### TEXTAUSZUG

Es gab auf der Nürnberger Konferenz noch
mehr zu erkennen. Die große Mehrheit des WASG-Vereins will eine echte Linkspartei. Eine Partei, die
anders ist als die bestehenden Parteien, die sich aktiv in den Widerstand gegen die Agenda 2010 der
Bundesregierung einschaltet, die an der Seite von Arbeiterkämpfen wie jüngst im Opelkonzern steht
und die sich der weltweiten Bewegung gegen die kapitalistische Globalisierung verbunden fühlt.
Gleichzeitig soll diese Partei in ihrem inneren Funktionieren sehr basisorientiert und demokratisch sein
und dabei nicht nur die von der Grünen in ihrem radikalen Anfangsstadium thematisierten Fragen erneut
aufgreifen wie Ämterhäufung, Rotation, Frauenquotierung, sondern noch darüber hinausgehen
und insbesondere die neuen Möglichkeiten einer direkten Basisdemokratie, die sich aus Internet und
neuen Medien ergeben, ausnutzen.
In der Aussprache über die Tätigkeit
des bisherigen Vorstands wurde in Nürnberg allerdings auch deutlich, dass in dem Verein nicht geringe
Kräfte wirken, die das Projekt in eine andere Richtung treiben wollen. Es ist festzustellen, dass die
heftige Anfangsbegeisterung für das Projekt einer neuen Linkspartei merklich nachgelassen hat. Die
großen Medien haben ihren Anfangsschrecken schnell abgelegt und neigen überwiegend zum
Verschweigen der WASG-Vorgänge. Die Eintritte neuer Mitglieder sind nur noch vereinzelt. Sehr viele
vom Projekt WASG zunächst aufgerüttelte Interessierte warten erst einmal ab. Ein
beträchtlicher Teil der organisierten Linken, ohne den eine neue Linkspartei von Beginn an
beinamputiert wäre, hat die Unterstützung eingestellt oder zurückgefahren. Und vor allem:
das erfreulich erfrischende Hineinwirken der WASG in die spröde offizielle Gewerkschaftsbewegung hat
schon wieder nachgelassen.

### DATENZEILEN
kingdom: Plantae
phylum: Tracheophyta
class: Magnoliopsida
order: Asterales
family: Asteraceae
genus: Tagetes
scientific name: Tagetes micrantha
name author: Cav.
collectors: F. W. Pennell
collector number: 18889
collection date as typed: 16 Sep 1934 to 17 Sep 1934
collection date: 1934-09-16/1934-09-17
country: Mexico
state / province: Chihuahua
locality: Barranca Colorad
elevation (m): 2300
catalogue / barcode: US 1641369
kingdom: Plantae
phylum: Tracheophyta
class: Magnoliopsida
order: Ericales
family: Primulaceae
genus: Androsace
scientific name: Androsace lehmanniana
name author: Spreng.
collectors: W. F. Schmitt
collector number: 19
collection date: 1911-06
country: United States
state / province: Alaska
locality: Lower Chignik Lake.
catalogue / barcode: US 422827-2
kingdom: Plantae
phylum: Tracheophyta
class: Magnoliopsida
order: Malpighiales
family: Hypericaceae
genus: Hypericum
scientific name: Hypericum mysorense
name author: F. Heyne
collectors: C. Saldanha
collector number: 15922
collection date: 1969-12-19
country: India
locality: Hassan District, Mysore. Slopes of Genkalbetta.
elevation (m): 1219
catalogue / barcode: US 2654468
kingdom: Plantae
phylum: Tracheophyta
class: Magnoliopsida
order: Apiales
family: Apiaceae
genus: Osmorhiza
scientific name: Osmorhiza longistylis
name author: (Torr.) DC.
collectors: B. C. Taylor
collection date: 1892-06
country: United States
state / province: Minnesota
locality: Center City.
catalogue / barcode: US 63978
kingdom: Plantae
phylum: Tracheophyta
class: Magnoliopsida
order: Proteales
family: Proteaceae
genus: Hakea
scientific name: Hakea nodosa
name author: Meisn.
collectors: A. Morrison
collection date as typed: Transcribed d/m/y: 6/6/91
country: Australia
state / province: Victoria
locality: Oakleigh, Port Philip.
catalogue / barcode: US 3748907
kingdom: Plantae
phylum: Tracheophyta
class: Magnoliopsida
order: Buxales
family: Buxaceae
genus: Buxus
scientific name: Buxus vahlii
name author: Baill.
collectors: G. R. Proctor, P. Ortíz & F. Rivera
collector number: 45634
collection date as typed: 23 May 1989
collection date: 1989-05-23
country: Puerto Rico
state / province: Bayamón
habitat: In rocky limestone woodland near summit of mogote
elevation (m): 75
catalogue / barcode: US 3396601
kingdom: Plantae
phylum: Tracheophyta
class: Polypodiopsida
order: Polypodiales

### ÜBUNGSAUFGABEN
**1.** Schreibe den Abschnitt aus dem Textauszug zur Nürnberger WASG-Konferenz wortgetreu ab, der mit den Worten "Es gab auf der" beginnt und mit "Globalisierung verbunden fühlt." endet.
**2.** Beantworte anhand des Textauszugs zur Nürnberger WASG-Konferenz folgende Fragen:
(a) An der Seite welcher Arbeiterkämpfe soll die Partei laut Text stehen, und welcher Konzern wird dabei genannt?
(b) Welche Fragen aus dem radikalen Anfangsstadium der Grünen soll die Partei erneut aufgreifen?
(c) Wozu neigen die großen Medien inzwischen überwiegend?
**3.** Fasse den Textauszug zur Nürnberger WASG-Konferenz in zwei Sätzen zusammen.

### LÖSUNGEN
**1.**
Es gab auf der Nürnberger Konferenz noch
mehr zu erkennen. Die große Mehrheit des WASG-Vereins will eine echte Linkspartei. Eine Partei, die
anders ist als die bestehenden Parteien, die sich aktiv in den Widerstand gegen die Agenda 2010 der
Bundesregierung einschaltet, die an der Seite von Arbeiterkämpfen wie jüngst im Opelkonzern steht
und die sich der weltweiten Bewegung gegen die kapitalistische Globalisierung verbunden fühlt.

**2.**
(a) An der Seite von Arbeiterkämpfen wie jüngst im Opelkonzern.
(b) Ämterhäufung, Rotation und Frauenquotierung.
(c) Zum Verschweigen der WASG-Vorgänge.

**3.** Die große Mehrheit des WASG-Vereins will eine echte Linkspartei, die sich gegen die Agenda 2010 stellt, Arbeiterkämpfe unterstützt, sich der Bewegung gegen die kapitalistische Globalisierung verbunden fühlt und innerlich sehr basisorientiert und demokratisch ist. Zugleich wurde in Nürnberg deutlich, dass im Verein Kräfte das Projekt in eine andere Richtung treiben wollen und die Anfangsbegeisterung merklich nachgelassen hat: Die großen Medien schweigen überwiegend, neue Mitglieder treten nur noch vereinzelt ein, ein beträchtlicher Teil der organisierten Linken hat seine Unterstützung eingestellt oder zurückgefahren, und das Hineinwirken in die Gewerkschaftsbewegung hat wieder nachgelassen.